The trio of threatened female Amur leopard cubs were born at Thrigby Hall Wildlife Gardens, near Great Yarmouth, Norfolk, in October
The cubs pulled faces, showed teeth and squirmed as vets from Acle Anchorage Veterinary Hospital handled them for the very first time.
Scott Bird, zoo director at Thrigby, said: ‘We are very privileged to host these critically-endangered cats and make a big contribution to their conservation.
‘It is the first time in more than 10 years we have successfully bred Amur leopards, so we are absolutely thrilled.’
The terrific trio of critically endangered female Amur leopard tots have a German father and a Czech mother.
The two-month-old cubs’ mother is Korea, who was born in the Czech capital Prague in 2013.
And their dad Skodje was born in Berlin in 2005.
The two-month-old leopards pulled funny faces, showed teeth and squirmed during their checkup
- Only around 70 adults in the wild
- Found in border areas between Russian Far East, north-east China and North Korea
- Their range is smaller than 2,500 sq km – that’s an area smaller than Dorset
- They prefer mature forest and avoid open grasslands or populated areas.
- They’re crucial for keeping balance in their habitat which affects the health of the forests and wider environment.
Source: World Wildlife Fund (WWF)
Scott said: ‘We’re particularly delighted to have three females born at the zoo.

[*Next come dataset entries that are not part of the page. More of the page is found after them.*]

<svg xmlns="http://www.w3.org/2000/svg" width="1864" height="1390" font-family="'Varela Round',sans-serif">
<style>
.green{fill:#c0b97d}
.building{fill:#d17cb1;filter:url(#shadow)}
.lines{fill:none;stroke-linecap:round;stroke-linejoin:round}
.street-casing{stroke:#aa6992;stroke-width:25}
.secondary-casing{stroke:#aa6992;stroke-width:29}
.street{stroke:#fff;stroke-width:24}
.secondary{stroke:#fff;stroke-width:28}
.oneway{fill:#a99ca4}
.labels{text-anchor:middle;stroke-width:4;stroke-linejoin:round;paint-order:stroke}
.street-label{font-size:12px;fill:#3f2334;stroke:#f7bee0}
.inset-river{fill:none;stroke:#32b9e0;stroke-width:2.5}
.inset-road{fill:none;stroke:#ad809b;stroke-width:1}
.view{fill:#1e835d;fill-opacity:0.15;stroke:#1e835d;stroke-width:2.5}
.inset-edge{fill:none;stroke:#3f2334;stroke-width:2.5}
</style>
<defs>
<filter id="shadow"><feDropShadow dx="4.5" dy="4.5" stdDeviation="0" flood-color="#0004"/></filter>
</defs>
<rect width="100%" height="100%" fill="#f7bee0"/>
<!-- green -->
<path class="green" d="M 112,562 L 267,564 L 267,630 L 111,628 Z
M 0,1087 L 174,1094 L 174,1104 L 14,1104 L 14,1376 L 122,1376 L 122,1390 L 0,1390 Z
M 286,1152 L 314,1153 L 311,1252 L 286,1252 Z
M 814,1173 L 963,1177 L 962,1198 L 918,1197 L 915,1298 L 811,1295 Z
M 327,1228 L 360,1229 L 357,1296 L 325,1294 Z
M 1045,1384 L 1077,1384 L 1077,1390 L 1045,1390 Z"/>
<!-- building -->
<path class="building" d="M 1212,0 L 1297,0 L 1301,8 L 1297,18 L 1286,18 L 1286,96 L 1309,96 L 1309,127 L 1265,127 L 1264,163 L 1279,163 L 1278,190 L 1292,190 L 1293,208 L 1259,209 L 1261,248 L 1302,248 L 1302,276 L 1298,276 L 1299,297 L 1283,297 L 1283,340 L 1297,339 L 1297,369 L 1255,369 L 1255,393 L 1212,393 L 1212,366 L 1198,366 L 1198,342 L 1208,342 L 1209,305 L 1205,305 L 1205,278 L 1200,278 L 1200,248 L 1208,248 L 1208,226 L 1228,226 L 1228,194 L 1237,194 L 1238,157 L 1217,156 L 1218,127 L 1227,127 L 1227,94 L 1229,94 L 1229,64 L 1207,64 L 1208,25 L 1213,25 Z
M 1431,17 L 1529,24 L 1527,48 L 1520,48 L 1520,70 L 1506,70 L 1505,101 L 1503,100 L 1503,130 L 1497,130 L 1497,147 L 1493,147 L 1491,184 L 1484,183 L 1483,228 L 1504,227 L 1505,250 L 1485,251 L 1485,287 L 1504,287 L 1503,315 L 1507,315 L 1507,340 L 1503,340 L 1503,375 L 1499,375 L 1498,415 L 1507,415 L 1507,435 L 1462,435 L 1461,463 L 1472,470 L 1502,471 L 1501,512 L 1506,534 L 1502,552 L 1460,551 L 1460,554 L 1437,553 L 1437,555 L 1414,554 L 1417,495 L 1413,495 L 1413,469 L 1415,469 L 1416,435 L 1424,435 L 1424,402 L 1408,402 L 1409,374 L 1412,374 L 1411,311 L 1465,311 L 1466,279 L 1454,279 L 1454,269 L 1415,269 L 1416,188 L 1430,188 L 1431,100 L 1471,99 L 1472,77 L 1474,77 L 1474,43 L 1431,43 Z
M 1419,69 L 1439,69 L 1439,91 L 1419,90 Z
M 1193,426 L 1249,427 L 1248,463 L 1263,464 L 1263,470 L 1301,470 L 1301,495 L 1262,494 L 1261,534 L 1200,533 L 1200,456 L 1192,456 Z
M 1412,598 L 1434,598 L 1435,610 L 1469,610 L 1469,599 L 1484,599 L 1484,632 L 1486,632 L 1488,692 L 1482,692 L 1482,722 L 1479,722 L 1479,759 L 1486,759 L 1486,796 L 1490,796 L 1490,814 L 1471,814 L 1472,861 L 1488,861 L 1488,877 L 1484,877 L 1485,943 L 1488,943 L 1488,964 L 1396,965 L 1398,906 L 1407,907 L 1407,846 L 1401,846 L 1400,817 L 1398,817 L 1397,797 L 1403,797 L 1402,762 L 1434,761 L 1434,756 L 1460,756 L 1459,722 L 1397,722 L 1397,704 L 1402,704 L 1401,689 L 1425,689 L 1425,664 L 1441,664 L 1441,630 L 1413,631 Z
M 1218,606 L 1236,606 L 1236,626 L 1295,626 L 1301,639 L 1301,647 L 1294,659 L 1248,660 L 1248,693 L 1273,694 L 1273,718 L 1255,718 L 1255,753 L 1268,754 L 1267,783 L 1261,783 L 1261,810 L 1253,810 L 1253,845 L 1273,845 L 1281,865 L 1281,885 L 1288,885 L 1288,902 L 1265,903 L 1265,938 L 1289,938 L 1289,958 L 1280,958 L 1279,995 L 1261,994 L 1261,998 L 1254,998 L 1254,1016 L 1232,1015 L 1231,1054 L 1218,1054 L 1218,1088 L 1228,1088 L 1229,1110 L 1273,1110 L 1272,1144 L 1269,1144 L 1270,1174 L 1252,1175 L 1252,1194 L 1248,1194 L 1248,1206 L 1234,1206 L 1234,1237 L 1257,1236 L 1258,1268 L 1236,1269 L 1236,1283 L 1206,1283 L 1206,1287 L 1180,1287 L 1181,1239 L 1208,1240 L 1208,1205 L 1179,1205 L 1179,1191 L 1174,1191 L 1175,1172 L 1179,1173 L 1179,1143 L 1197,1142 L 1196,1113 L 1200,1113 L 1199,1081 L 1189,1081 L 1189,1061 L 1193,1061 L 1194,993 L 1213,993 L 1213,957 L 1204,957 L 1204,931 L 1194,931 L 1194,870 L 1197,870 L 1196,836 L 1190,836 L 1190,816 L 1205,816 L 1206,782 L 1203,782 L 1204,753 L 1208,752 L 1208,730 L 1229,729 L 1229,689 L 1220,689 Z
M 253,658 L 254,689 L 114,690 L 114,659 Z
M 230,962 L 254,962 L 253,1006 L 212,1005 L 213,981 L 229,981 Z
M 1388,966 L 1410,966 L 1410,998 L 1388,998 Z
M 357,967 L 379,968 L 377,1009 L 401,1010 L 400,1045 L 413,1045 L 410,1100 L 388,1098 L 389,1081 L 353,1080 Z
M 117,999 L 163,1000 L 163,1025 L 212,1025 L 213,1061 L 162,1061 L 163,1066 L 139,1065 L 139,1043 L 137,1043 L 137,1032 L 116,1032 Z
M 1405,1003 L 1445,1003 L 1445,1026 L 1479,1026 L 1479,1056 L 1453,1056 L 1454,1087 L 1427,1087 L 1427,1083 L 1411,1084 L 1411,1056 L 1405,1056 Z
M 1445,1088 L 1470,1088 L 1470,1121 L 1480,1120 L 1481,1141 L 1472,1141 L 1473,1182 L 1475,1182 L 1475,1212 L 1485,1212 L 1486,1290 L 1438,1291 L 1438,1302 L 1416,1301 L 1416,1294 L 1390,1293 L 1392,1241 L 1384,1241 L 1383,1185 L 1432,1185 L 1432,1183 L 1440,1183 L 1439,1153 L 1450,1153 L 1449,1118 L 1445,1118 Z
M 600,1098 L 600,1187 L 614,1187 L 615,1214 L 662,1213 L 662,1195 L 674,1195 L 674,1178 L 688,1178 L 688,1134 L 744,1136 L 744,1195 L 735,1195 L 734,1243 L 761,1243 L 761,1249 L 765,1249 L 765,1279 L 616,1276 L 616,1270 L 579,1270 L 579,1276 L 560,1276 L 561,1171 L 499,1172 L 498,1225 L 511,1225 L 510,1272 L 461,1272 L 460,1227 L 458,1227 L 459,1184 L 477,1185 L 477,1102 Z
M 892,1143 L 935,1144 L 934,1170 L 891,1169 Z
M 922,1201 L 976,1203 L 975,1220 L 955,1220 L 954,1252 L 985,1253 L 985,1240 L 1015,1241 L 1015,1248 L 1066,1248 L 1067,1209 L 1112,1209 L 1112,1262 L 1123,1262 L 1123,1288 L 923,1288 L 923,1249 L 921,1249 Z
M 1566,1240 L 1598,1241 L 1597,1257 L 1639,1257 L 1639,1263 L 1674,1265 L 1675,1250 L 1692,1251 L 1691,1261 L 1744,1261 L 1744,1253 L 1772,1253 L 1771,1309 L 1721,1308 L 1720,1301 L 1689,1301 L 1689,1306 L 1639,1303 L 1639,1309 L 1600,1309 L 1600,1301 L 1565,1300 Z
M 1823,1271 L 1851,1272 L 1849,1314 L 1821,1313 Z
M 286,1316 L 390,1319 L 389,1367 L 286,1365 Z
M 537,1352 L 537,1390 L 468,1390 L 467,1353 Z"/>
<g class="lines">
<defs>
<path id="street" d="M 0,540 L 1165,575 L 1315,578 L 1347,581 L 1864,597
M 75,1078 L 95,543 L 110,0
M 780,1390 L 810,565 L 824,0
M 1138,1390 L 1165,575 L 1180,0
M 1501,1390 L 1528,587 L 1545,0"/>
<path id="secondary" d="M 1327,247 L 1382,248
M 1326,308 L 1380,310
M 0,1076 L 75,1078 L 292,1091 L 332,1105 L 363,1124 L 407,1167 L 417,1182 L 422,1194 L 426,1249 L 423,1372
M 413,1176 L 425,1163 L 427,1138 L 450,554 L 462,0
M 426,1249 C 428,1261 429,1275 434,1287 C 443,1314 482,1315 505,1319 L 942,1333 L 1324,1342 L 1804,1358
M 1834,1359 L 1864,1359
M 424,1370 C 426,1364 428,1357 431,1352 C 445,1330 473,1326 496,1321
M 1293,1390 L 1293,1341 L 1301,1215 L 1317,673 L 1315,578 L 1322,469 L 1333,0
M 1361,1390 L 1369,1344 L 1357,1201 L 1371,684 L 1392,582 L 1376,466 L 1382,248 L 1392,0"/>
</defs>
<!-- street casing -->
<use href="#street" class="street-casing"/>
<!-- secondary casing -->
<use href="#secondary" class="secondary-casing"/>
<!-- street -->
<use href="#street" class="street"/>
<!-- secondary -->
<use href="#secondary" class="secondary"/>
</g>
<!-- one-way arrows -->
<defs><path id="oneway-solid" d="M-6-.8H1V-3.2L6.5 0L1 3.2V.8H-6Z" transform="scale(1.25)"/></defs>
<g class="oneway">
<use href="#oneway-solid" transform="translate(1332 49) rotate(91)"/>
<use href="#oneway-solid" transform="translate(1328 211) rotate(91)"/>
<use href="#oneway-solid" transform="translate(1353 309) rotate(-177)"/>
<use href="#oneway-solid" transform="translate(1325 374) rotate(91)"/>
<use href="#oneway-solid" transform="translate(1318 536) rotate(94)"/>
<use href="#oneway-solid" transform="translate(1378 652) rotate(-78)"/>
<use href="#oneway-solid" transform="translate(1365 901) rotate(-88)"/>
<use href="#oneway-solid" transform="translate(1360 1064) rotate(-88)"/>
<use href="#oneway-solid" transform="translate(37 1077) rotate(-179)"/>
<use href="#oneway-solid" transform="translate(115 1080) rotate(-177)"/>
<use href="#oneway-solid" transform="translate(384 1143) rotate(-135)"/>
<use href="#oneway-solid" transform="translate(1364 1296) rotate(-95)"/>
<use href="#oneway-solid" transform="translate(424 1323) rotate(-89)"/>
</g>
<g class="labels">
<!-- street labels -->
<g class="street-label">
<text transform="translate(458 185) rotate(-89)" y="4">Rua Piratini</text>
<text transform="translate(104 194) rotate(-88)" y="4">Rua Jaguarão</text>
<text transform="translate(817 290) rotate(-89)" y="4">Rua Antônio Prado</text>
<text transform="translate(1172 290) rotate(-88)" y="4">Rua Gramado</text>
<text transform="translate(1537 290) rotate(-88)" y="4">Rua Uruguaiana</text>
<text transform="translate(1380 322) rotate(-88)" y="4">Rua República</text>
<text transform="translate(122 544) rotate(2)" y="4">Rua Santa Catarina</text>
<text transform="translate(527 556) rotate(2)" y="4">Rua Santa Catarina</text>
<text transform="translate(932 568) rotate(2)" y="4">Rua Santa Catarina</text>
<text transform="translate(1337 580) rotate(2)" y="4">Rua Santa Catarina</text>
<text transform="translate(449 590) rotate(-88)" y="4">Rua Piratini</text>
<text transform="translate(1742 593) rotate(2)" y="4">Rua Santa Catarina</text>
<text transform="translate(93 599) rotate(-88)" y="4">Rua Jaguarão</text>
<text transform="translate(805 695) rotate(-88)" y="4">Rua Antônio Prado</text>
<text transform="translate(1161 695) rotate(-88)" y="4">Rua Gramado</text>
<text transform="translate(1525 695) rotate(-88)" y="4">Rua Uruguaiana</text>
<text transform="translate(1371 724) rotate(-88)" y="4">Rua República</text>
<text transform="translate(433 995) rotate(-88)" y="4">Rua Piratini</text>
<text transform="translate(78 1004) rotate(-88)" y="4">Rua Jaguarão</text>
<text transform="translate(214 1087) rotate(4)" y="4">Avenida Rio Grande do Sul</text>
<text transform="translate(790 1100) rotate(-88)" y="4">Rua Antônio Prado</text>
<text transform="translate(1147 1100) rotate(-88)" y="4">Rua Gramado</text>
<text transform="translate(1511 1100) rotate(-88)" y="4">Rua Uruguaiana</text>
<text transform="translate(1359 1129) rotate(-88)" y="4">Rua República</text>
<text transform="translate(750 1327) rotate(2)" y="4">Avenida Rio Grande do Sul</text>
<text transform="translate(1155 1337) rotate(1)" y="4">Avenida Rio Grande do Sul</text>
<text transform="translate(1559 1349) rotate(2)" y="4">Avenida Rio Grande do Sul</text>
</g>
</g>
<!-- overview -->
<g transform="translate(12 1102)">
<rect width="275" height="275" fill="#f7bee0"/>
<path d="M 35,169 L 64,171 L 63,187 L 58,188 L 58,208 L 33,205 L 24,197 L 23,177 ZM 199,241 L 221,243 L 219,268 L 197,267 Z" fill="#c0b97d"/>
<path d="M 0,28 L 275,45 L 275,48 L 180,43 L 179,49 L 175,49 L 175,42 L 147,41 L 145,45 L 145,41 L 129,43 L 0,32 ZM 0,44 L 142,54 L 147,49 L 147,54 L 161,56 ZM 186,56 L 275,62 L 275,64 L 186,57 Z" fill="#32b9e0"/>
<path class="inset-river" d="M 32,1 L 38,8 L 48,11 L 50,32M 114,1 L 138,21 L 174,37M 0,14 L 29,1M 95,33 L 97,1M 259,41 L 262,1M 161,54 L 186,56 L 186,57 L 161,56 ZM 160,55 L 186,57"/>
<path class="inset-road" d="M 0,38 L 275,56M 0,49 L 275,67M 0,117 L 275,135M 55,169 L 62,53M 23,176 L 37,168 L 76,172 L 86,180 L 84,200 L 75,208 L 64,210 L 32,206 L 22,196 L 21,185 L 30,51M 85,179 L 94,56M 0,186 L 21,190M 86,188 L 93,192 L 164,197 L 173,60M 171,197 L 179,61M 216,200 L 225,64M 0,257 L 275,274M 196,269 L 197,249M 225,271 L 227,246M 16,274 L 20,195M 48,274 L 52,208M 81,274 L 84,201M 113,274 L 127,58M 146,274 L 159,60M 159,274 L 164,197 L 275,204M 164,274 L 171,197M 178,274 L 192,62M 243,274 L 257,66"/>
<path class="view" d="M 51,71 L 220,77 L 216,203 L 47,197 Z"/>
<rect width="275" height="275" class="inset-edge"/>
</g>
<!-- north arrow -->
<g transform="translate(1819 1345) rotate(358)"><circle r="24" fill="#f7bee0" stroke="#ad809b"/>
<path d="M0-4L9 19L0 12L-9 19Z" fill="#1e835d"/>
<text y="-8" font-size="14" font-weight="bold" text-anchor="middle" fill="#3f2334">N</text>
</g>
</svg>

‘To be able to breed three females is spectacular.
‘They are all in very good health and are a reasonable weight.’
The wild Amur leopard species is classified by the International Union for Conservation of Nature as critically endangered.
The World Wildlife Fund (WWF) says there are only about 70 of the incredibly-rare big cats in the wild.
But there is renewed hope that the majestic predator bounces back because their numbers have doubled in the last decade.
The Amur leopard is native to the freezing forests of the far-east Russian province of Primorsky Krai.
The big cat cubs were medically checked by vets from Acle Anchorage Veterinary Hospital in Acle, near Great Yarmouth, on Monday
The World Wildlife Fund (WWF) says there are only about 70 of the incredibly-rare big cats in the wild. They are classified by the International Union for Conservation of Nature as critically endangered
It’s the only big cat with approval for a reintroduction programme using captive bred animals after staring down the barrel of extinction for years.
Korea and Skodje arrived at Thrigby Hall as part of an international breeding programme, co-ordinated by Jo Cook of Zoological Society London.
A male Amur leopard can reach 90 inches long and weigh up to 7.5 stone.